[rabbitmq-discuss] Load Balanced Consumers?

Tue Aug 16 15:36:18 BST 2011

> In all the material I've read on clustering and load balancing the
> setup I always see is publishers publishing through a load balancer
> while consumers consume all the nodes on the cluster.

> Is it possible to place the consumers behind a load balancer? I'm
> just asking, we plan on trying it on Monday with our cluster at work.
> The setup we're thinking of is one balancer for publishers, two for
> consumers (which consumers will consume on both) and divide the
> cluster into segments that the consumer balancers forward to.

Load-balancing for publishers is for handling high throughput,
the theory being that more connections can be opened and more messages
processed.  Routing is done by channel processes, so that will to some 
extent[1] scale along with the number of connections.
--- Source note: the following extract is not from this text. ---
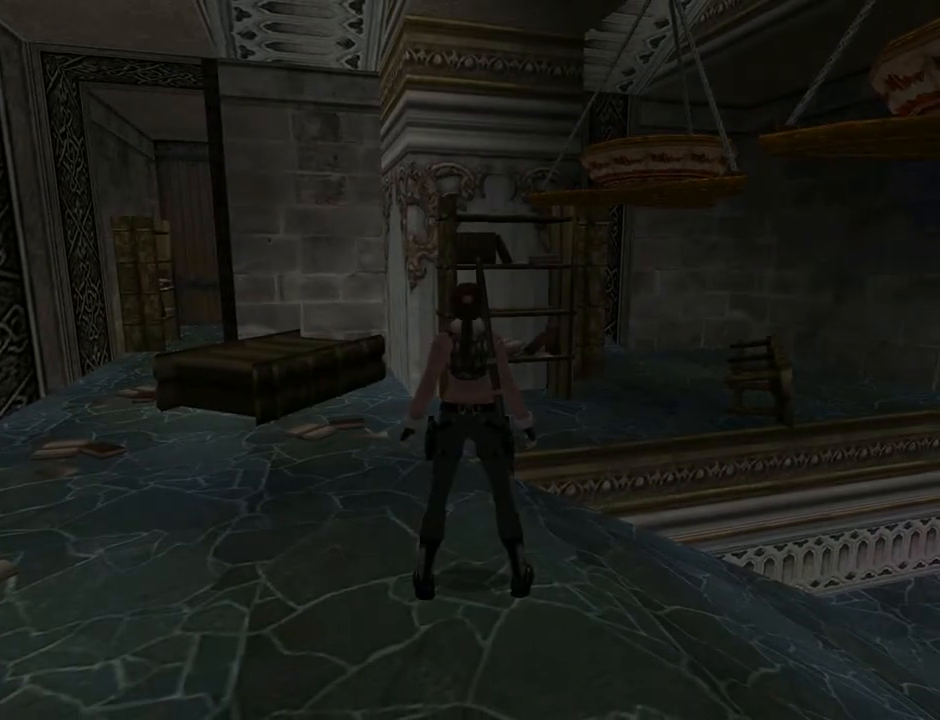
{"buttons": ["DPAD_RIGHT"], "left_stick": "center", "right_stick": "center", "events": []}
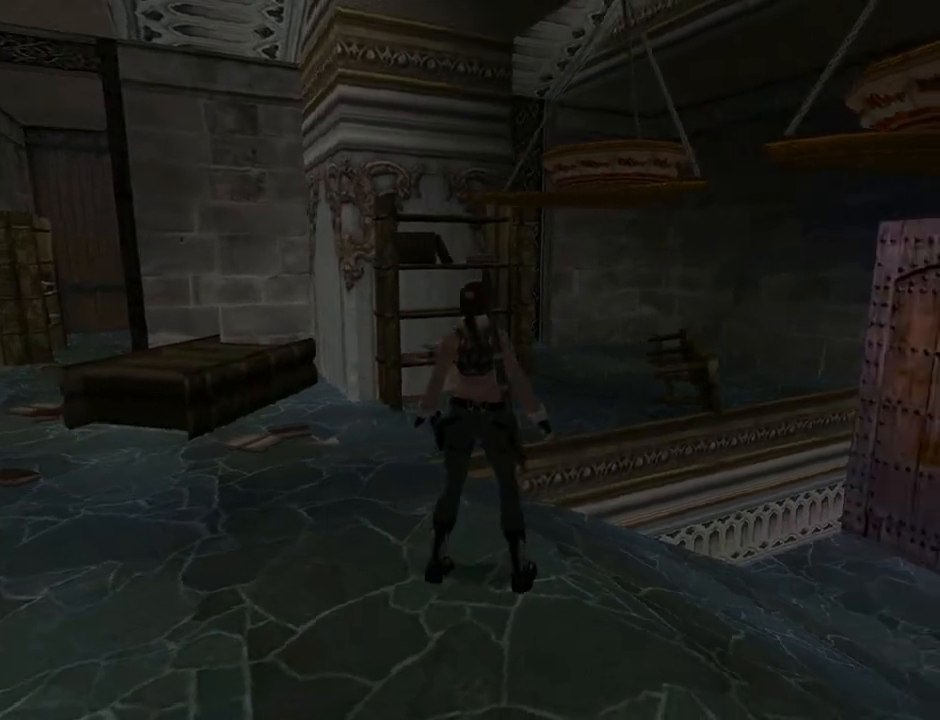
{"buttons": [], "left_stick": "center", "right_stick": "center", "events": [[200, "DPAD_RIGHT", "up"]]}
The overall scaling behaviour is probably[2] mostly dependent on the
routing topology; i.e., to how many queues each message is routed. If
messages are being fanned out to many queues, that will of course
mitigate the benefit of handling many publishers and incoming messages 
at once.

You're right that no-one has really gone into load-balancing consumers 
(or at least, has not reported doing so here). Possibly this is because 
how queues and consumers are deployed is more tied in with application 
logic (e.g., routing) than publishing is -- i.e., it's different for 
everyone, and no one scheme works across the board. Publishing isn't 
stateful but consuming is.

 From a throughput point of view, taking a single use case -- let's say 
publishing to a single queue and consuming from it -- I guess the idea 
would be to consume on more than one connection, on the basis that the 
queue would load-balance across those connections and each connection 
would be on a different node. I'm not sure how much this would improve 
performance, since the queue (located on one node) still has to deliver 
messages across nodes. See [2] though.

It sounds from your brief description you are more interested in 
failover -- e.g., if a node fails, another node will continue to deliver 
messages. Since queues are located at a particular node, this won't work 
in that mode, presently[3]; unless you are, somewhere, prepared to 
duplicate messages (e.g., with a fanout exchange and a queue bound to it 
from each segment) and deduplicate at the clients (and even then, it 
doesn't quite work, as the round-robin at each queue wouldn't be the 
same). But perhaps I have misunderstood what you're trying to achieve.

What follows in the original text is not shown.